* Co należy zrobić
Proszę zwrócić dosłownie fragment artykułu o splątaniu i interferencji kwantowej, zaczynając od słów „Splątanie czy kwantowa” i ciągnąc aż do słów „prawdziwą oznaką kwantowości?” włącznie.

* Fragment dokumentu
******************************
Splątanie czy kwantowa interferencja? – oto jest pytanie o fundament kwantowej rzeczywistości!
Za pomocą prostych teoretycznych modeli można budować układy działające ściśle według reguł klasycznej fizyki, a mimo to wiernie odtwarzające przewidywania mechaniki kwantowej dla pojedynczych cząstek – nawet te najbardziej paradoksalne! Co zatem jest prawdziwą oznaką kwantowości?
Świat kwantów jest pełen paradoksów niepojętych dla ludzkiej intuicji i niewytłumaczalnych dla klasycznej fizyki. Tezę tę można usłyszeć niemal zawsze, gdy mowa o mechanice kwantowej. Oto kilka przykładów zjawisk powszechne uznawanych za typowo kwantowe: pojedynczy elektron generujący prążki interferencyjne za dwiema szczelinami, jakby przechodził przez obie jednocześnie; cząstki przebywające w tym samym czasie w wielu różnych stanach, by w chwili obserwacji "magicznie" pojawić się w jednym wybranym; pomiary bez oddziaływania; wymazywanie przeszłości za pomocą kwantowej gumki czy wreszcie nielokalność, sprawiająca wrażenie, jakby splątane cząstki natychmiastowo oddziaływały na dowolnie duży dystans. Tylko czy wszystkie te zjawiska koniecznie muszą być czysto kwantowe?
******************************
* Zebrane dane
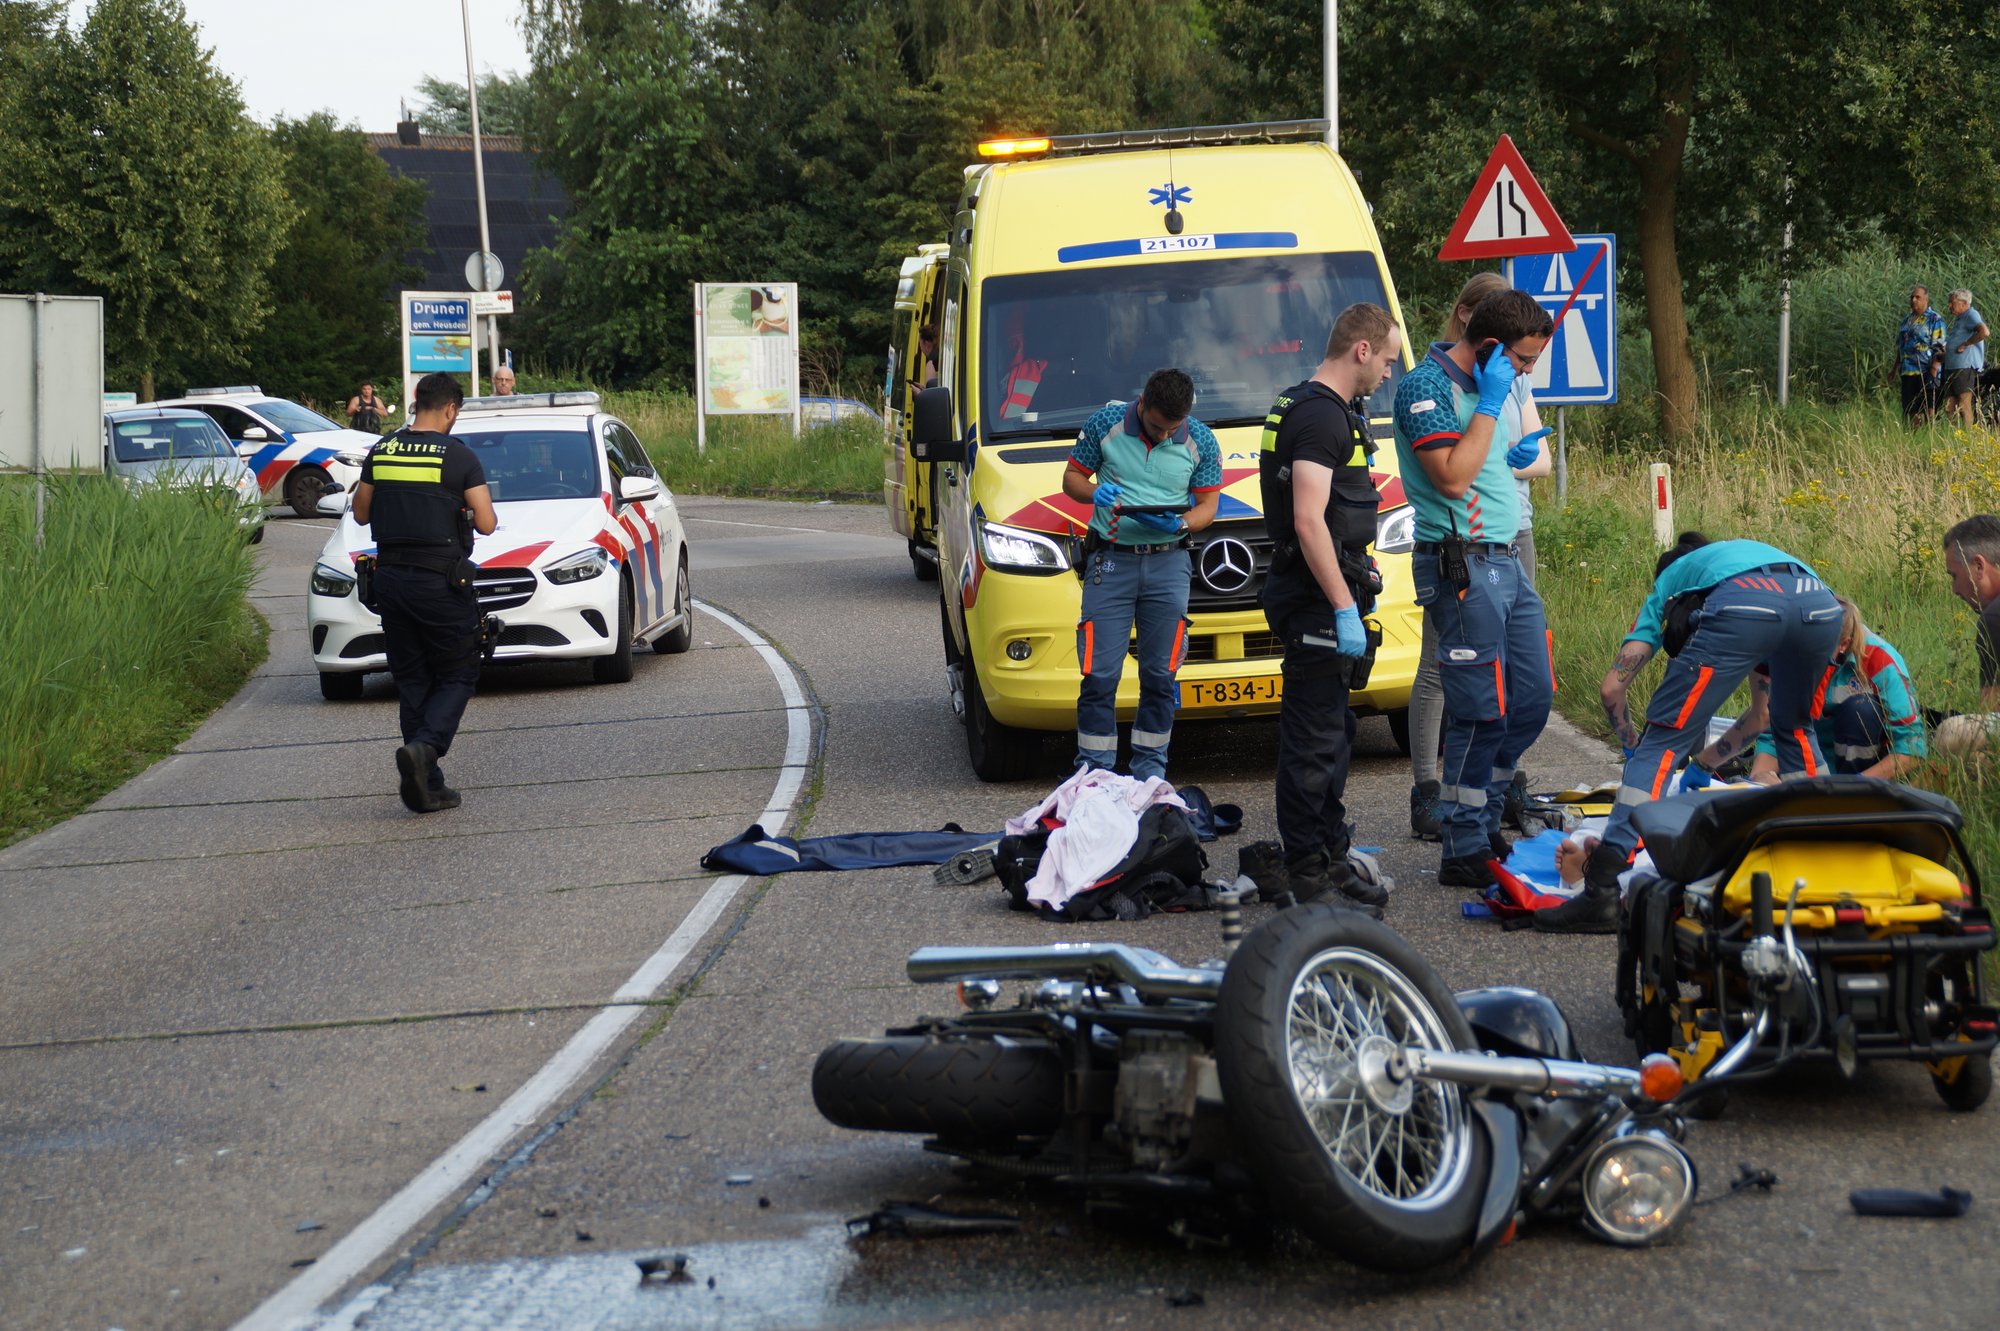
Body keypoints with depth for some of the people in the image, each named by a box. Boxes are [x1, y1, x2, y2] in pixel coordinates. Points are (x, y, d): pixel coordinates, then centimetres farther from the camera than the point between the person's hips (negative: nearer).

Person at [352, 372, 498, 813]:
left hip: (390, 578, 5)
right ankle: (423, 747, -19)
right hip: (441, 581, -5)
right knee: (458, 676, 7)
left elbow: (361, 514, 13)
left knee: (412, 681, 11)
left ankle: (427, 786, 9)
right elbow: (486, 523, -10)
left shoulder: (380, 452, 5)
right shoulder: (459, 457, -8)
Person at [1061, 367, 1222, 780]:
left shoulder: (1200, 442, 2)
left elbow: (1207, 506, 6)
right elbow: (1071, 478, 7)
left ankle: (1150, 767, 14)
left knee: (1159, 674, 4)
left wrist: (1179, 524, -16)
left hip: (1168, 564, 2)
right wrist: (1094, 493, -16)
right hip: (1110, 561, -1)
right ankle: (1094, 770, 2)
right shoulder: (1105, 425, -2)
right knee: (1100, 673, -5)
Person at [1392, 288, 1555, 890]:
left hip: (1506, 563, 10)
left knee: (1532, 699, 10)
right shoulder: (1425, 387, -12)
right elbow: (1453, 477, -22)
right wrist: (1490, 406, -16)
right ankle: (1465, 852, -1)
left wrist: (1517, 455, 13)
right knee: (1482, 713, -8)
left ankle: (1485, 822, 22)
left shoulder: (1485, 387, 16)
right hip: (1463, 566, -10)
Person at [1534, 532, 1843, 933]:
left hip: (1741, 606, -4)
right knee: (1794, 727, 33)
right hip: (1822, 603, 4)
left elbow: (1612, 688, 26)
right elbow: (1761, 713, 48)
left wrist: (1633, 746, 43)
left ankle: (1602, 892, -8)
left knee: (1663, 740, 2)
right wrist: (1704, 765, 55)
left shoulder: (1670, 581, 38)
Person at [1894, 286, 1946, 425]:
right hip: (1907, 372, 7)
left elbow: (1939, 348, -10)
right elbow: (1899, 347, 27)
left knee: (1929, 409, -8)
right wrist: (1896, 368, 21)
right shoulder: (1906, 321, 20)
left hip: (1925, 372, -7)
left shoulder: (1935, 320, -3)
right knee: (1911, 410, 6)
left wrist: (1933, 371, -18)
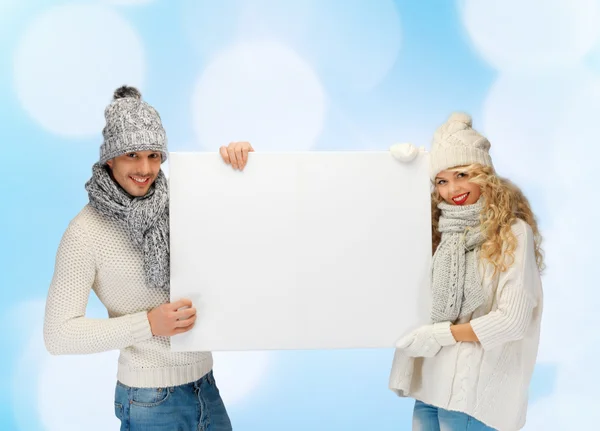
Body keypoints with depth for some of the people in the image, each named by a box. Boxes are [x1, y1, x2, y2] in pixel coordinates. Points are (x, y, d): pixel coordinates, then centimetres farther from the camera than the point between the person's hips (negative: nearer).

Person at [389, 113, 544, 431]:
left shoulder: (512, 231, -10)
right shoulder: (440, 227, 6)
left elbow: (512, 320, -14)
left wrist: (438, 335, -10)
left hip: (475, 388, -5)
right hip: (431, 378, 5)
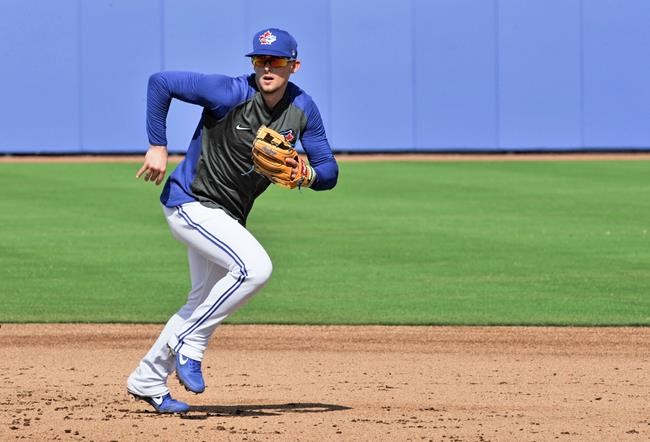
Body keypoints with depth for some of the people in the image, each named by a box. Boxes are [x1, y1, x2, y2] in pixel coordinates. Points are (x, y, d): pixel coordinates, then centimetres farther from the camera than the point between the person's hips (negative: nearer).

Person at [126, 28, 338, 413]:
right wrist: (158, 146, -20)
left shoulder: (303, 109, -6)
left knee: (206, 302, 18)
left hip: (228, 215, 8)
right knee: (255, 267, -26)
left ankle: (147, 381, 31)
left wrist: (306, 174, -26)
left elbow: (329, 171, -3)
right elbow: (160, 82, -20)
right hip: (189, 203, -8)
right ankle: (190, 345, -12)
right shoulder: (231, 93, -23)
******************************
* Rozwiązanie zadania
Splątanie czy kwantowa interferencja? – oto jest pytanie o fundament kwantowej rzeczywistości!
Za pomocą prostych teoretycznych modeli można budować układy działające ściśle według reguł klasycznej fizyki, a mimo to wiernie odtwarzające przewidywania mechaniki kwantowej dla pojedynczych cząstek – nawet te najbardziej paradoksalne! Co zatem jest prawdziwą oznaką kwantowości?